Ученые до сих пор бьются над вопросом о том, какая сила вызывает мутации. Указывали здесь и на радиацию, и на химичес­кие вещества, но всего этого недостаточно для исчерпывающего объяснения механизма мутации. Характерно, что вообще не все реакции главного генного компонента ДНК могут быть предска­зуемы 14). Быть может, в своих последних причинных основаниях они столь же парадоксальны, как «поведение» микрочастиц. Эти реакции уходят своими корнями к тем рубежам ядерных структур, где исследователь в силу известного «принципа неопределенности» вынужден остановиться 15).

«Пятьдесят лет постоянных наблюдений, — признался извест­ный американский палеонтолог Г. Осборн, — лишь укрепили меня в

91

 

 

давнишнем моем убеждении, что действительные причины эволюции неизвестны, и мое убеждение в данный момент таково, что вряд ли они когда-нибудь будут известны» 16). Неясным остается и соотно­шение целесообразных мутаций со случайными. А ведь именно це­лесообразные и являются одним из основных двигателей развития.

Вообще, сама жизнь представляет собой нечто исключитель­ное во Вселенной. Как бы подтверждая библейское учение о трех основных фазах творения (Материя, Жизнь, Человек), наука чем дальше, тем более открывает неповторимое своеобразие жизни. Даже материалисты уже отказываются сводить ее только к фи­зико-химическим процессам, как они пытались это делать прежде. Выступая против учений о специфической «жизненной силе» (ви­тализме), они, однако, не могут предложить взамен ничего луч­шего, как окрестить жизненные процессы «физиологическими», полагая, что новый термин уже и есть ответ.

Ряд современных исследователей пытается стереть качествен­ную грань между живым и неживым 17). Другие усматривают в биосфере наличие особых «информационных» принципов, ведущих к созиданию упорядоченности 18). Но какие бы убедительные гипо­тезы и эффективные опыты ни появлялись в данной области, для религиозного мировоззрения это будет лишь указанием на то, ка­ким сложнейшим путем осуществлялся биогенез. Для христианина научная реконструкция этого процесса означает то же, что и слова Библии: «Да произведет вода душу живую».

* * *

Одно из замечательных свойств жизни — ее тенденция к со­вершенствованию и усложнению, которая особенно поражает на фоне мощного регрессивного потока. Этот процесс восхождения Дарвин объяснял исключительно необходимостью для организмов приспосабливаться к окружающим условиям. Однако, с одной сто­роны, мы видим, что многие животные, обитая в той же самой среде, могут либо претерпевать эволюцию, либо оставаться неизменными. Так, например, некоторые плеченогие, медузы и моллюски про­существовали в водах океана почти без изменения миллионы лет, в то время как обитавшие рядом с ними другие животные (черви, ракообразные, рыбы) непрерывно изменялись. С другой стороны, первые существа, обитавшие в воде, — простейшие микроорга­низмы — вряд ли нуждались в дальнейших приспособительных механизмах. Напротив, в процессе эволюции они нередко их те­ряли. Микроорганизмы типа корненожек (а тем более вирусов) способны переносить сильнейшие охлаждения и высокие темпера­туры; они могут безболезненно пребывать в самых разнообразных средах и сохранять жизнеспособность после сотен лет капсулирования. Они практически бессмертны, так как размножаются делением. Скорость их размножения — самая высокая среди всех других живых существ.

92

 

 

Одним словом, наиболее примитивные существа оказываются и наиболее приспособленными. Спрашивается, какая же необхо­димость была у этих существ в эволюционировании?

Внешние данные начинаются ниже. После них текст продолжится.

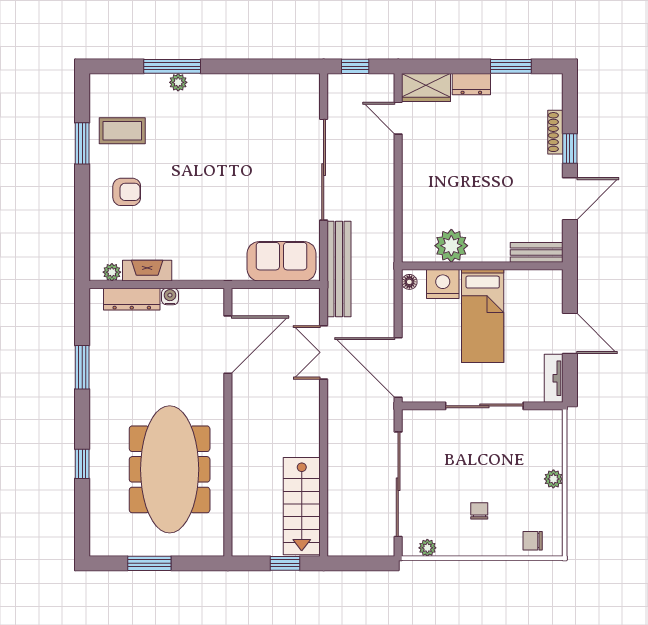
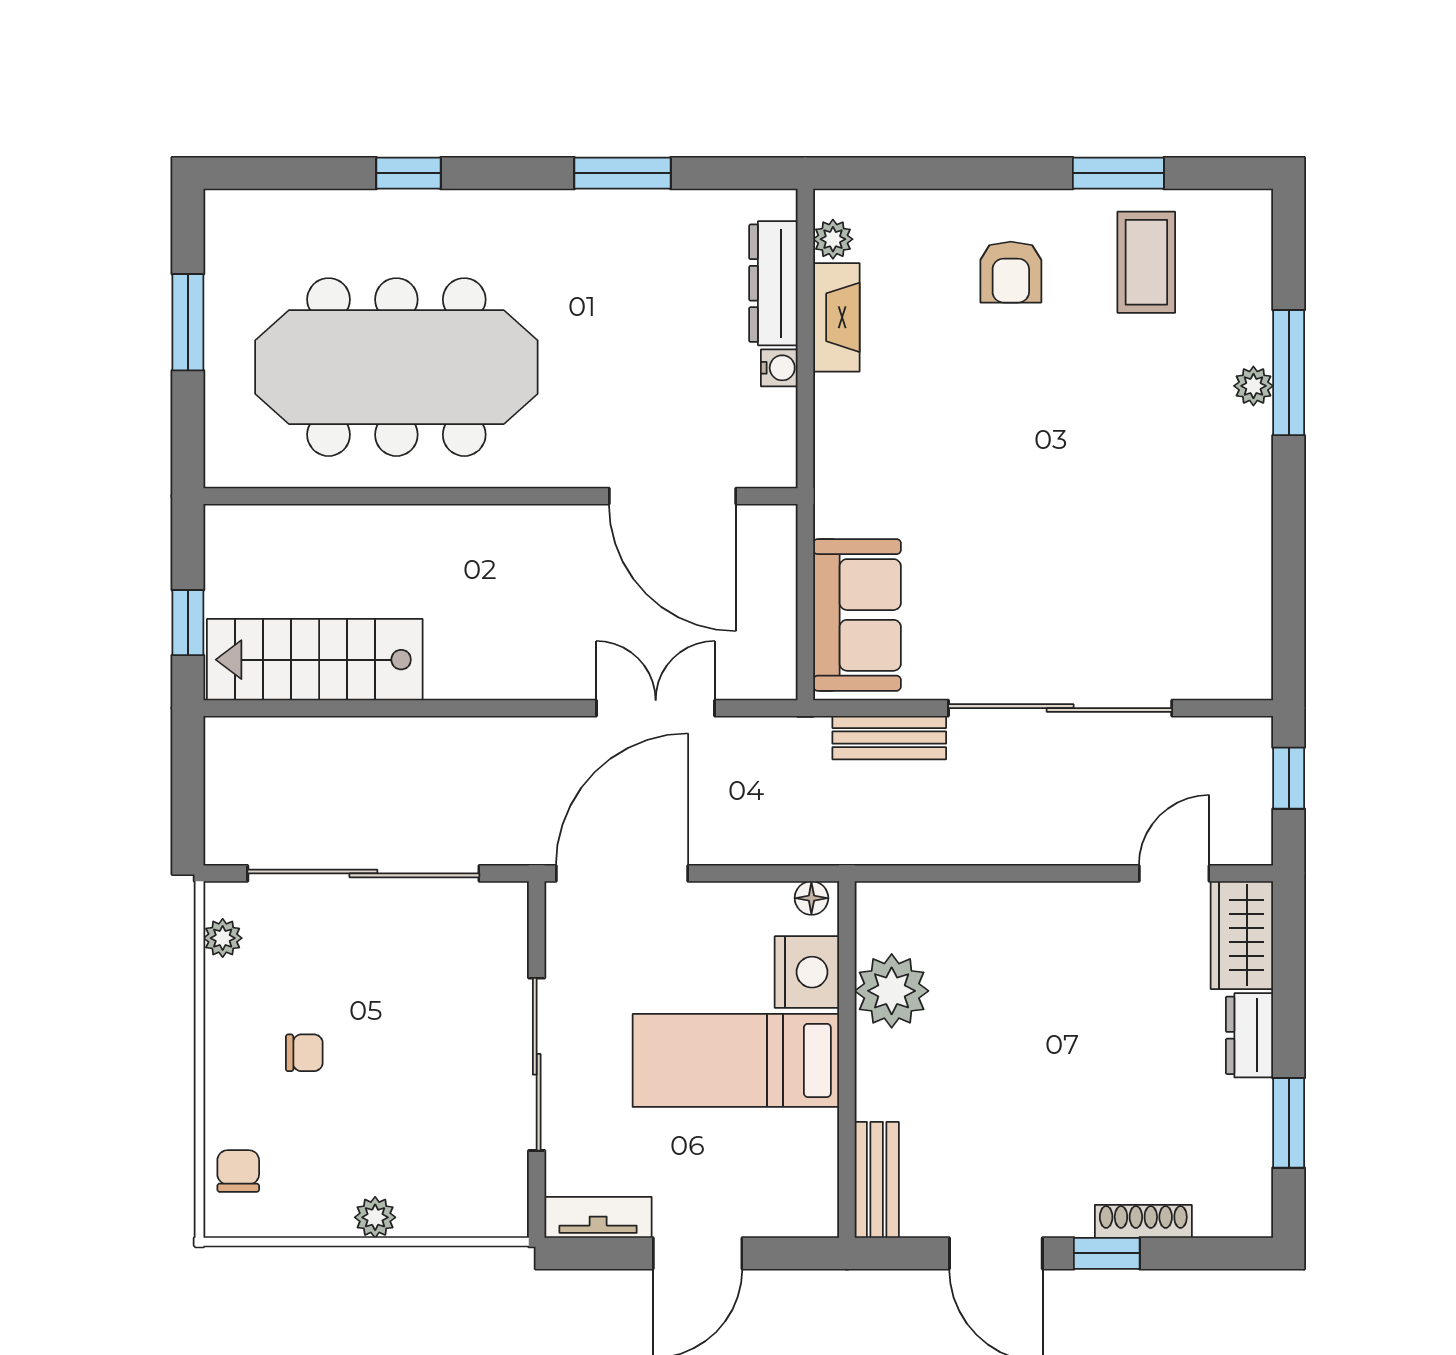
bench: (339, 269) -> (889, 738), width x0.54, depth x0.82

Отмечая эти факты, известный французский биолог П. Леконт де Нуи пишет:

«Эволюционирует не тот, кто лучше приспособлен, а, наобо­рот, тот, кто, являясь менее адаптированным, чем другие, обладает определенной неустойчивостью, которая позволяет ему трансфор­мироваться дальше. Одна-единственная линия... эволюционировала от неустойчивости к устойчивости, чтобы наконец превратиться в человека, который, возможно, наименее адаптирован из всех жи­вых существ и нисходит по прямой линии к формам, которые в силу их менее совершенной адаптации продолжали трансформи­роваться. «Выживание сильнейшего», придуманное Дарвином, не является фактором эволюции, наоборот, это фактор стагнации, фиксации» 19).

У дарвиновской «борьбы» появляется и свой антипод в виде симбиоза, сообществ, то есть взаимопомощи организмов. Они играют в эволюции прогрессивную роль, которая до сих пор все еще недостаточно оценена 20).

Многие ученые, отвергая и господство случайности, и фаталь­ное давление среды, видят в эволюции целенаправленные потоки особой энергии, ведущие к усовершенствованию 21). Здесь нет «цели» в узком, конкретном смысле слова, ибо такая цель свойственна только сознанию, но эволюция обнаруживает тенден­цию двигаться к тем пределам, где кончаются чисто биологичес­кие закономерности и новые сверхприродные законы вступают в свои права.

Развитие в сторону сложности, по словам Г. Осборна, «есть творческий процесс создания из генной плазмы новых наследст­венных признаков. Это есть совершающееся в порядке творение» 22). Подобно тому как в теле матери эмбрион человека проходит индивидуальный путь развития, так и мировая эволюция ведет через бесчисленные стадии к антропогенезу.

После возникновения материальных структур вторым чудом природы стала жизнь, которую Эрвин Шредингер называет «са­мым прекрасным шедевром, когда-либо достигнутым по линии Господней квантовой механики» 23).

Третьим чудом явился человек.

* * *

Подведем теперь итог. Мысленно представим себе картину творения путем эволюции в свете веры и свете позна­ния. Откровение говорит нам о сущности и направлении процесса, наука пытается уяснить его конкретное содержание.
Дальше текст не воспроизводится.